Just then there was a rush of water in the gutter that carried the piece of glass away. “She has risen in the world,” said the darning needle, “but I remain here. I am too fine. However, that is my pride, and I have good reason for it.”

So there it proudly lay and had many great thoughts. “I am almost inclined to believe I am the child of a sunbeam, I am so fine,” it said. “Indeed, it seems to me as if the sun was always looking for me here under the water. But I am so fine that my own mother cannot find me. If I only had my eye, which broke off, I think I should cry; but that I shall not do—it is not considered well-bred to cry.”

One day some boys were rummaging around in the gutter hunting for half-pence, old nails, and such-like treasures. It was dirty work, but it gave them great pleasure. One of them pricked himself with the darning needle. “Oh!” he cried, and took up the needle and showed it to his comrades, saying, “Look at this fellow.”

“I am no fellow at all, but a young lady,” the needle said; but no one heard it.

The sealing-wax had come off, and the needle had turned black, but that made it look thinner, and therefore it thought itself finer than ever.

“Here comes an egg-shell sailing along,” said the boys, and they put the needle into it.

“White walls, and I myself black,” said the darning needle. “That is very becoming, and people cannot help seeing me now.
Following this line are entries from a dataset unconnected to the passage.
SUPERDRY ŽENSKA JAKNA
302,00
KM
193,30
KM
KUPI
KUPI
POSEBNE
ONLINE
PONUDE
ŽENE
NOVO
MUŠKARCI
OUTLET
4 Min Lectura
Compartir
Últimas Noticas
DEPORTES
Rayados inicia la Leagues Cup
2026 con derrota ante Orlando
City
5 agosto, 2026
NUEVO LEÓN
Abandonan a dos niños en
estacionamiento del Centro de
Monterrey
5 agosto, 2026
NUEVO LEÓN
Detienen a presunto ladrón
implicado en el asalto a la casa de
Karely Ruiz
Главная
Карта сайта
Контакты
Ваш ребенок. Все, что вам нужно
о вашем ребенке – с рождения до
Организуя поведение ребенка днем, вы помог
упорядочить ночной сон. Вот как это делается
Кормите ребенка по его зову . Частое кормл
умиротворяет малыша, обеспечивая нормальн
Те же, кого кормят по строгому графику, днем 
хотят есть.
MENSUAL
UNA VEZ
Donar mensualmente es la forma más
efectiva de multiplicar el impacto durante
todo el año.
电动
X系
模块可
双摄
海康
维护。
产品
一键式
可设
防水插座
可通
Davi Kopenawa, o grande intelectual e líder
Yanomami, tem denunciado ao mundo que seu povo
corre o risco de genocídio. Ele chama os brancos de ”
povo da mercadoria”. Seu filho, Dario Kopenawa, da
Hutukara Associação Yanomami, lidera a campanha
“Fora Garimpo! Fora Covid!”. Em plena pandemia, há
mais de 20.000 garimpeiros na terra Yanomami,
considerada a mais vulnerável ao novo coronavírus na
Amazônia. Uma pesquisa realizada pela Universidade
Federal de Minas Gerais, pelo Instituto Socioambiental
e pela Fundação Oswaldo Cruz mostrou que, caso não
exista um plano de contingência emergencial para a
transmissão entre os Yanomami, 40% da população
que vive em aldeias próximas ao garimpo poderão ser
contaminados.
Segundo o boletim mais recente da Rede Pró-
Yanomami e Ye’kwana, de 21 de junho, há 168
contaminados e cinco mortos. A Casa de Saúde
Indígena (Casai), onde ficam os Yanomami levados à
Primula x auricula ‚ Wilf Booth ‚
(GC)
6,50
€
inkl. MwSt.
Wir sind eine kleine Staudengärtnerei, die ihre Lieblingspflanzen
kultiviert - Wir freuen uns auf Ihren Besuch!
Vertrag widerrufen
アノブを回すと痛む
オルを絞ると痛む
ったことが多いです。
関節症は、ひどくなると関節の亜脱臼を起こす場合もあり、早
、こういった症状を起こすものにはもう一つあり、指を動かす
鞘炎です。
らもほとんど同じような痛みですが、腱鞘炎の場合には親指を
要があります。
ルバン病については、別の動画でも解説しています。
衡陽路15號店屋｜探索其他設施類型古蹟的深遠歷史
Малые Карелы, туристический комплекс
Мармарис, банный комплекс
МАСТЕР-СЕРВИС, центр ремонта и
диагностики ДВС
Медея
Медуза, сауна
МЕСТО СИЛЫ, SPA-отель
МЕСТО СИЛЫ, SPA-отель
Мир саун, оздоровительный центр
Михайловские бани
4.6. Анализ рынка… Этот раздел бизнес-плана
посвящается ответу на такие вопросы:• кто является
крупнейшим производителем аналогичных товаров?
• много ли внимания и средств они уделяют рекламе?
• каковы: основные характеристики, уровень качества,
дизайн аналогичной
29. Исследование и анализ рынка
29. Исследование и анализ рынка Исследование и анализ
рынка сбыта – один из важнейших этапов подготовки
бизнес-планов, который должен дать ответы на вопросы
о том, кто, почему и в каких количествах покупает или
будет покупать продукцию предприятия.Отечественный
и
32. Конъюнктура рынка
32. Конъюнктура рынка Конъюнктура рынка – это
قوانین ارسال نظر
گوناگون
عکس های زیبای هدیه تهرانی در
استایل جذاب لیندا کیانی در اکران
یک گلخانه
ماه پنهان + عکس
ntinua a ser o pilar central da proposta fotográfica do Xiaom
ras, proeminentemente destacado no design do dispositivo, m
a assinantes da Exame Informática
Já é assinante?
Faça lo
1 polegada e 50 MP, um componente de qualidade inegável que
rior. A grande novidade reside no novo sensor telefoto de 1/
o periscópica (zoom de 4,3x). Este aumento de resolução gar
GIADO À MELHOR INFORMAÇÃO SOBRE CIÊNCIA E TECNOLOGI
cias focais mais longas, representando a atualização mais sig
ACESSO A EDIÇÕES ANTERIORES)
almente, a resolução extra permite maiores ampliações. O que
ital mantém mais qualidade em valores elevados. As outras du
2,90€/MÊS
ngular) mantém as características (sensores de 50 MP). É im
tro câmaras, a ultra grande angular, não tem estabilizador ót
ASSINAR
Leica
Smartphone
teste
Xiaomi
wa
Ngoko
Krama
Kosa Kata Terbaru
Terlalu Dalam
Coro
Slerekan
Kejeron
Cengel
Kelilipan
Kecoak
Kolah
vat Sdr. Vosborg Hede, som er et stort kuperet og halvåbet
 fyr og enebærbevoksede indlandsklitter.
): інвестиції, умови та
I hope I shall not be seasick.”

On it drifted in the egg-shell boat, and the voyage proved very enjoyable. “There is no protection against seasickness like having a steel stomach, and the constant thought of one’s worthiness,” it said. “The finer one is the more one can bear.”

Crash! went the egg-shell as a wagon passed over it. “Good heavens!” exclaimed the darning needle, “how that wheel presses on me! I shall be seasick after all. I am breaking!”

But it did not break, although the heavy wagon wheel passed over it. There it lay full length, and there it may stay.